Von der zuvor angekündigten strategischen landwirtschaftlichen Zusammenarbeit zwischen Europa und Afrika kommt vorerst nicht viel zustande. Dies wurde aus einer Erläuterung deutlich, die Landwirtschaftskommissar Janusz Wojciechowski den EU-Ministerinnen und Ministern auf ihrem zweitägigen Gipfeltreffen in Luxemburg gegeben hat.
Wojciechowski führte letzte Woche im Rahmen der vierten Ministerkonferenz zwischen der EU und der Afrikanischen Union ein Videotreffen durch, gemeinsam mit dem spanischen Minister Luis Planas.

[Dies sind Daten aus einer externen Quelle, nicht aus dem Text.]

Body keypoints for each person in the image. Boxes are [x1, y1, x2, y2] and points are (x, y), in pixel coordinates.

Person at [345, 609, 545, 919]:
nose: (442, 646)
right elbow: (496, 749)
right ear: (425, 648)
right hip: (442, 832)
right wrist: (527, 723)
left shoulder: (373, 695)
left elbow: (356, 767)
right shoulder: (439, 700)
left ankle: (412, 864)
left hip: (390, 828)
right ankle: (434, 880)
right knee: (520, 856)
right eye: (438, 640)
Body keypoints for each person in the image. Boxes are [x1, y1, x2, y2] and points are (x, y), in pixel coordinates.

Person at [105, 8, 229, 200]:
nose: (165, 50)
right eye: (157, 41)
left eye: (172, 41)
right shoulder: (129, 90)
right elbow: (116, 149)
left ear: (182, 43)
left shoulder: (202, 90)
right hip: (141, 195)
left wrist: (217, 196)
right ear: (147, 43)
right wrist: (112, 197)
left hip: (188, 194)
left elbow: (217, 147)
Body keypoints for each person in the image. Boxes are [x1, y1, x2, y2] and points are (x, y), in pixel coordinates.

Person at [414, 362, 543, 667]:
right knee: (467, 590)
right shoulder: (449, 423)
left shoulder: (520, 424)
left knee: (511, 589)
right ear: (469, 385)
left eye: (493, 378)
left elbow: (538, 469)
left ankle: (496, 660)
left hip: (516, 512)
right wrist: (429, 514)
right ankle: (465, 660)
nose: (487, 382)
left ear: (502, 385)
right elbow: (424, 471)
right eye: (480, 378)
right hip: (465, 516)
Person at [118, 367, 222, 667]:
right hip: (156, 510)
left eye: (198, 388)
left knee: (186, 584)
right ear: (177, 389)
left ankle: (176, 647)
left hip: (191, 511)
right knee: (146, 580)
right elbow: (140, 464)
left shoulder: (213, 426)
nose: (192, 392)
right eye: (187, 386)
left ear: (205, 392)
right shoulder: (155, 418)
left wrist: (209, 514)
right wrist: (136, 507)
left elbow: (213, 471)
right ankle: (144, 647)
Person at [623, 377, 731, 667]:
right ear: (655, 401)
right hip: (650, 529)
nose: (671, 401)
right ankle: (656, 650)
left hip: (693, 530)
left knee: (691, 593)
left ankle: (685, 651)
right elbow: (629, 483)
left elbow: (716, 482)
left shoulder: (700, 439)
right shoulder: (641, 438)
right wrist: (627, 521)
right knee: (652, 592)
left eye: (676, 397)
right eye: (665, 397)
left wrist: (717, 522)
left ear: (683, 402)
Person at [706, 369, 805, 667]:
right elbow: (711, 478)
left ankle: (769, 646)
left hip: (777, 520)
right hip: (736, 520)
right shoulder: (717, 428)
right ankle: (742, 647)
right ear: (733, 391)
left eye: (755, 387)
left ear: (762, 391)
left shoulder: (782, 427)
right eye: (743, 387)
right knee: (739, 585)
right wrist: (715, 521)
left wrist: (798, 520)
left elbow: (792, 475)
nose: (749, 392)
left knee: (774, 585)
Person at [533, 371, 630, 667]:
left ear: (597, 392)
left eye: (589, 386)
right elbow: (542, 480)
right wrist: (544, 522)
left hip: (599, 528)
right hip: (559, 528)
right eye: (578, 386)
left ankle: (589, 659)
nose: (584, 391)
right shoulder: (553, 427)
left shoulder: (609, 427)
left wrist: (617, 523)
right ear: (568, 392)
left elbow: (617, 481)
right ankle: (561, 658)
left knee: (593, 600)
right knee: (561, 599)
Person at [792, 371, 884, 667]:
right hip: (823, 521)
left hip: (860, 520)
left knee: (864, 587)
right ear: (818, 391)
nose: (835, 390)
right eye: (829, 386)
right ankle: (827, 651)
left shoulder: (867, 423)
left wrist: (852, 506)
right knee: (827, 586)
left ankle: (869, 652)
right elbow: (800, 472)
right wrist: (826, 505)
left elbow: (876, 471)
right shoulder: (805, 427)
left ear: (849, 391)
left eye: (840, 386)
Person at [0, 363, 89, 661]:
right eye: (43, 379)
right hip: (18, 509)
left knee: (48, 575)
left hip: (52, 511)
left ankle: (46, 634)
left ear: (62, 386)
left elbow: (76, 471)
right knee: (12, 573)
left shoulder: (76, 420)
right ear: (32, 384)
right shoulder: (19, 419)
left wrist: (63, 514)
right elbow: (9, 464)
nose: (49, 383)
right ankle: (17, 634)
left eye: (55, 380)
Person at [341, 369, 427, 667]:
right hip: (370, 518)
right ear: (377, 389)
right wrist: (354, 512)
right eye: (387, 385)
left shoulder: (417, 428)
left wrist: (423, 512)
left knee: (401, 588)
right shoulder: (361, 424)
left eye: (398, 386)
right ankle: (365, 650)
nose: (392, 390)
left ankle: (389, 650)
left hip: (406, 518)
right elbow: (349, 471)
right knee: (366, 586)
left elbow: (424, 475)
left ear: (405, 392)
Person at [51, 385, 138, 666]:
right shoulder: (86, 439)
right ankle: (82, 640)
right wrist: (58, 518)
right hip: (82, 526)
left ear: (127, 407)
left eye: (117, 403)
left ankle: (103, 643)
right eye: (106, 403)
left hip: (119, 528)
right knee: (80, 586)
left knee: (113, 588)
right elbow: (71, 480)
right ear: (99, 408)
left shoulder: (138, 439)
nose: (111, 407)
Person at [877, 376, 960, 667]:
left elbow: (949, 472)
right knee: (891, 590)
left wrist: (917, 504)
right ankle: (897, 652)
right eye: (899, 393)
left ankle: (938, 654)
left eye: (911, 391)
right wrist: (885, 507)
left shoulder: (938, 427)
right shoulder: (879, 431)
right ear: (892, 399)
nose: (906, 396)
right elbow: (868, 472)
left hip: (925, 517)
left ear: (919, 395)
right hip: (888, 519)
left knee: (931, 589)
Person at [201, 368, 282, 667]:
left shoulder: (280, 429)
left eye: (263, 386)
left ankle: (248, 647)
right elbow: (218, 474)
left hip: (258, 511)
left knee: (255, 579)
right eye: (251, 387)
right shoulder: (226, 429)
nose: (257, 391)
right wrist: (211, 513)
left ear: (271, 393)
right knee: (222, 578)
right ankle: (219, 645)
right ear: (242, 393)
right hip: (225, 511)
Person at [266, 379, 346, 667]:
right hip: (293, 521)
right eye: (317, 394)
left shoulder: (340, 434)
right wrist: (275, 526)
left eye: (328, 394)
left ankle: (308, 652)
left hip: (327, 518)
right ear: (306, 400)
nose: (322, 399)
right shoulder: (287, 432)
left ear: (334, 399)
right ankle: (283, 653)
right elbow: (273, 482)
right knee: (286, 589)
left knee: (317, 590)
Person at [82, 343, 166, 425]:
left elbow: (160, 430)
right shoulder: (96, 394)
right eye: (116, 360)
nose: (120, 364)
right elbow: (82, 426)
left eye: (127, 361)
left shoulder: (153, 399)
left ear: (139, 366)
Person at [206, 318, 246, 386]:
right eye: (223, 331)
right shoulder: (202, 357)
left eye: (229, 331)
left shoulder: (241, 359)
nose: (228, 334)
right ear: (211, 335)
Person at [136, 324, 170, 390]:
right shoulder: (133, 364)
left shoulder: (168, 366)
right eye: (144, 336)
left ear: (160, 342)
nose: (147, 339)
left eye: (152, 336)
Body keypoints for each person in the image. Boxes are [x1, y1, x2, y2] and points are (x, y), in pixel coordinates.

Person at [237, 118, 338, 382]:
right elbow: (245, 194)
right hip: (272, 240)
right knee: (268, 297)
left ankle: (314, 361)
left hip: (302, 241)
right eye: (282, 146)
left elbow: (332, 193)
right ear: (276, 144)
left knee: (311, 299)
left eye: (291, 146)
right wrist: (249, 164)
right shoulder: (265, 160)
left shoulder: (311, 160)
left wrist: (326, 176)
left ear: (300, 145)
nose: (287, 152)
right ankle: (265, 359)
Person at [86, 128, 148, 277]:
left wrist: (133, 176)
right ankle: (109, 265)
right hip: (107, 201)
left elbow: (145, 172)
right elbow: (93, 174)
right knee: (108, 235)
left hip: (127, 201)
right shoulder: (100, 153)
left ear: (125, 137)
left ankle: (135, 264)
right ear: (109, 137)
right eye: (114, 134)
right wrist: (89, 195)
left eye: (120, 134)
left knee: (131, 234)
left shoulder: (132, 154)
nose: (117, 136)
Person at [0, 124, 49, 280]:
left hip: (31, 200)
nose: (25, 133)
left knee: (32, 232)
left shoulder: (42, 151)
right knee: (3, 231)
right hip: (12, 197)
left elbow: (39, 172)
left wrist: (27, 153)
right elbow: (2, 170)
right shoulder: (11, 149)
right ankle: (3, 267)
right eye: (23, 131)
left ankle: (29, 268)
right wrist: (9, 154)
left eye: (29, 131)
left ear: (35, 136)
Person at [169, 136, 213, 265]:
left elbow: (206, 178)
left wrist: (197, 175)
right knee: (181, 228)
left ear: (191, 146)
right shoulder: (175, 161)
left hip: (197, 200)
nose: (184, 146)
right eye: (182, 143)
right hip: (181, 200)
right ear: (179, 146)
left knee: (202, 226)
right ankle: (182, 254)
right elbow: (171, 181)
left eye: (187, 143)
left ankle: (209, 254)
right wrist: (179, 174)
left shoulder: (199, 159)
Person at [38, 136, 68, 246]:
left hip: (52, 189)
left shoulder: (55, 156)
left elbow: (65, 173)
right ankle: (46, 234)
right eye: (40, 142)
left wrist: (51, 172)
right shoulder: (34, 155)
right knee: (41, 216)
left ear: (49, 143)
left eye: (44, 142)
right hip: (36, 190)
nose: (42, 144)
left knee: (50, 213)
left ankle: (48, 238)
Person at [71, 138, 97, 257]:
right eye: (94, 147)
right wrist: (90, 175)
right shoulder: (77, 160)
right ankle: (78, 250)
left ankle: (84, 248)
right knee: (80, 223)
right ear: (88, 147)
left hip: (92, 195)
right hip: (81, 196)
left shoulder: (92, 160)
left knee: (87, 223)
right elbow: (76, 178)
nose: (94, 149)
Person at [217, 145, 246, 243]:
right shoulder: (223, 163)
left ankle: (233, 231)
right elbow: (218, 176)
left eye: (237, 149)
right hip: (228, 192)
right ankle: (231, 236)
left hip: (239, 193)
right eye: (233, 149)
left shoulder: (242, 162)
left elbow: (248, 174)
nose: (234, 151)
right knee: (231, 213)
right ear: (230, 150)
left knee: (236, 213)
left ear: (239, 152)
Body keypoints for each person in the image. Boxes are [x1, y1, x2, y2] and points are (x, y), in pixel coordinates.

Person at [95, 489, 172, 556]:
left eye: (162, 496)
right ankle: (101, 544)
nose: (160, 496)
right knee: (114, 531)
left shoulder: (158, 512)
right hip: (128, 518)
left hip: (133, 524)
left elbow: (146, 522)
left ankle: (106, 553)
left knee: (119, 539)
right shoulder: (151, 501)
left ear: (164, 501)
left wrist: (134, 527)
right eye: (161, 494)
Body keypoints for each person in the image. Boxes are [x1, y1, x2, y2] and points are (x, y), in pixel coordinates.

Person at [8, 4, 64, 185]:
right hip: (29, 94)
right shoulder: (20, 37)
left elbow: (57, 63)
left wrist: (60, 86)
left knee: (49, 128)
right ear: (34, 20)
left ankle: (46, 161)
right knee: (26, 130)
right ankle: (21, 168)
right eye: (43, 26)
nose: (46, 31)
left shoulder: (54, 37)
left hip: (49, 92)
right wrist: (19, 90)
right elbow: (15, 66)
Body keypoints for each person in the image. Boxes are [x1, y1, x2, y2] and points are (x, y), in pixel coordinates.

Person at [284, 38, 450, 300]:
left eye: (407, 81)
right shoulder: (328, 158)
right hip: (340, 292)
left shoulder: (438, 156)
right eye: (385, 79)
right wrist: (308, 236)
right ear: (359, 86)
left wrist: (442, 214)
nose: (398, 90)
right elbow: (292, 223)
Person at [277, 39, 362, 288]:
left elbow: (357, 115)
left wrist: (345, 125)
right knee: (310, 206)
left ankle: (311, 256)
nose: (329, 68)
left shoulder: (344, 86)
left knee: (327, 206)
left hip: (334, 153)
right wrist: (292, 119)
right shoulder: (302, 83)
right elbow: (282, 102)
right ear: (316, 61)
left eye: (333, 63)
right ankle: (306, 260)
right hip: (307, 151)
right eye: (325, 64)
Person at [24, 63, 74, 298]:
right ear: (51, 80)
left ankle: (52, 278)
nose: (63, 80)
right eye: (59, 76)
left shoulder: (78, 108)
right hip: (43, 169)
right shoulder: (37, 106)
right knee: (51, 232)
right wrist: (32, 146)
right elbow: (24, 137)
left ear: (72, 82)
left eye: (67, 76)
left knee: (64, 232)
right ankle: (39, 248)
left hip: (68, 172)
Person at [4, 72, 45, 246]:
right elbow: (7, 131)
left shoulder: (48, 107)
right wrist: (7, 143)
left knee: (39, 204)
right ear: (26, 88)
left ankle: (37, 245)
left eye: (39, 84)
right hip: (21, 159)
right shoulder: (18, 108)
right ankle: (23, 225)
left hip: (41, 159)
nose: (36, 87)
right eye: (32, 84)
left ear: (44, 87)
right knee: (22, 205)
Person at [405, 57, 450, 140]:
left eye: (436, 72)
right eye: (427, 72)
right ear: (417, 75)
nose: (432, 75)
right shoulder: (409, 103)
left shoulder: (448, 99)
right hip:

Letzterer sagte, dass die Europäische Union die Zusammenarbeit mit Afrika im Bereich Landwirtschaft intensivieren wolle.
Diese Strategie war von Kommissionspräsidentin Ursula von der Leyen zu Beginn ihrer Kommission angekündigt worden. Laut der Strategie sollen die EU und Afrika ihre Kräfte bündeln, um das UN-Ziel der Beseitigung des weltweiten Hungers zu erreichen und die Ernährungssicherheit zu gewährleisten.
Die Strategie sieht außerdem den Export von europäischem Fachwissen und Technologie vor, mit denen afrikanische Länder ihre eigene Nahrungsmittelproduktion und landwirtschaftliche Verwaltung verbessern können. In den letzten Jahren sind niederländische Gewächshausbauer in nordafrikanischen Ländern aktiv, und die WUR sowie andere Forschungseinrichtungen führen bereits wissenschaftliche Untersuchungen durch.
Das Jahr 2020 hätte entscheidend für die Beziehungen zwischen der Europäischen Union (EU) und der Afrikanischen Union (AU) sein sollen. Die Strategie sollte auf dem nächsten AU-EU-Gipfel diskutiert werden. Dieser dreijährliche Gipfel war für den Herbst 2020 geplant, wurde jedoch wegen der Corona-Pandemie auf 2021 verschoben.
Portugal, das im ersten Halbjahr 2021 die EU-Ratspräsidentschaft innehatte, versprach, die Zusammenarbeit mit Afrika zu intensivieren, unternahm jedoch ansonsten nichts. Der Gipfel ist noch immer nicht terminiert, und die Zuständigkeit liegt nun bei Slowenien, das am 1. Juli die EU-Ratspräsidentschaft übernimmt. Doch auf Sloweniens „Einkaufsliste“ steht das Wort „Afrika“ nicht.
Wahrscheinlich wird Frankreich, das 2022 für ein halbes Jahr EU-Präsident sein wird, die landwirtschaftlichen Beziehungen zu Afrika noch vertiefen. Frankreich pflegt traditionell gute Beziehungen zu den französischsprachigen ehemaligen Kolonien in Ostafrika und verfügt dort über ein umfangreiches diplomatisches Netzwerk.
Bekannt ist jedoch auch, dass die französischen Landwirte überhaupt nichts von Importen afrikanischer Agrarprodukte halten und bei diversen europäischen Handelsabkommen wenig Interesse zeigen. Zudem ist 2022 auch das Jahr, in dem der französische Präsident Macron erneut gewählt werden möchte.